_To be done_
Express the lines starting at the one containing "motor colour: blue -> purple" and ending at the one containing "cook: cook -> solid" as a JSON list of strings, one string per line, with blank lines left out.
········
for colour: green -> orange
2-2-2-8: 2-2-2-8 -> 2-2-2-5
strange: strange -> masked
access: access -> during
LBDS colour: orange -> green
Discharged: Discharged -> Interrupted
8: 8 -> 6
········
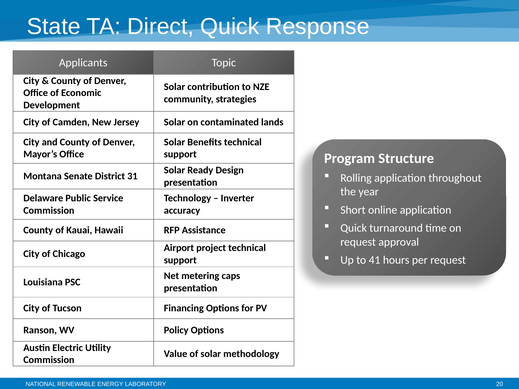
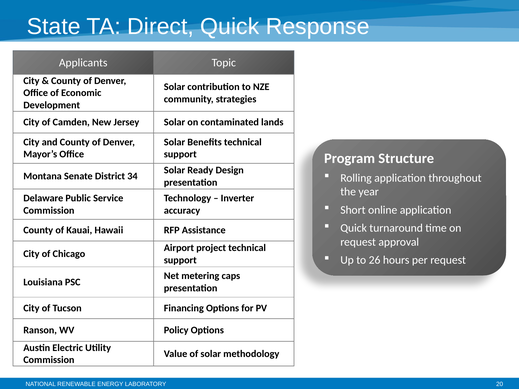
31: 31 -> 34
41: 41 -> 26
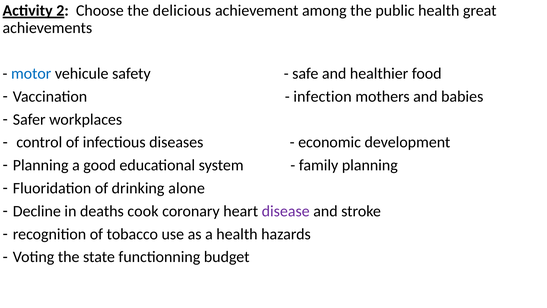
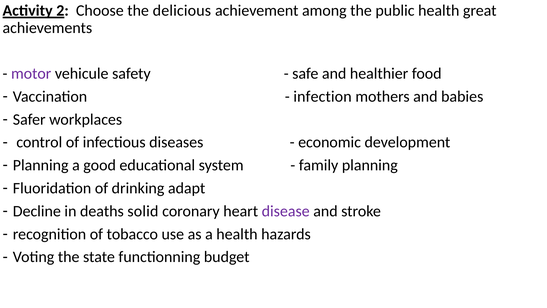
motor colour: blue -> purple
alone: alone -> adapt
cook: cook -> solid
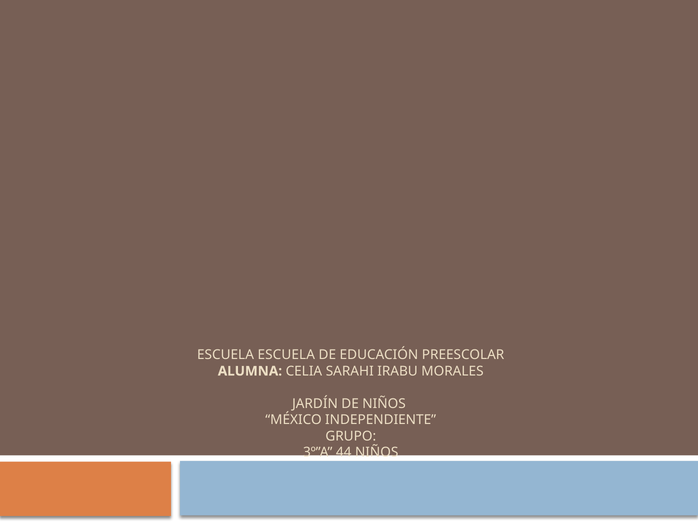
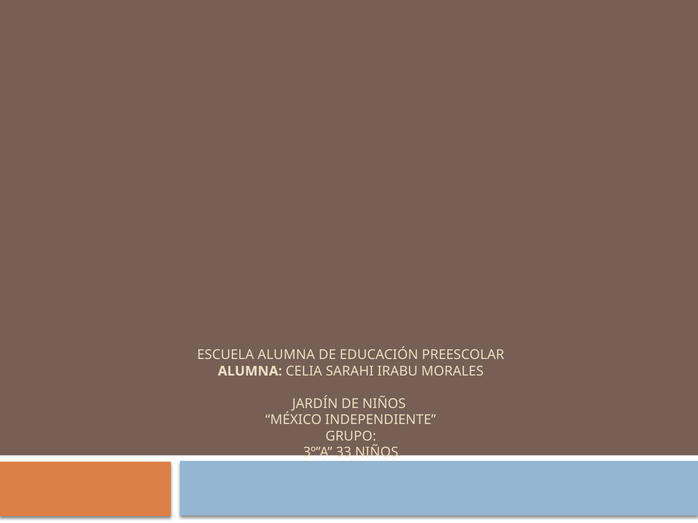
········
_Task result_
[
  "motor colour: blue -> purple",
  "alone: alone -> adapt",
  "cook: cook -> solid"
]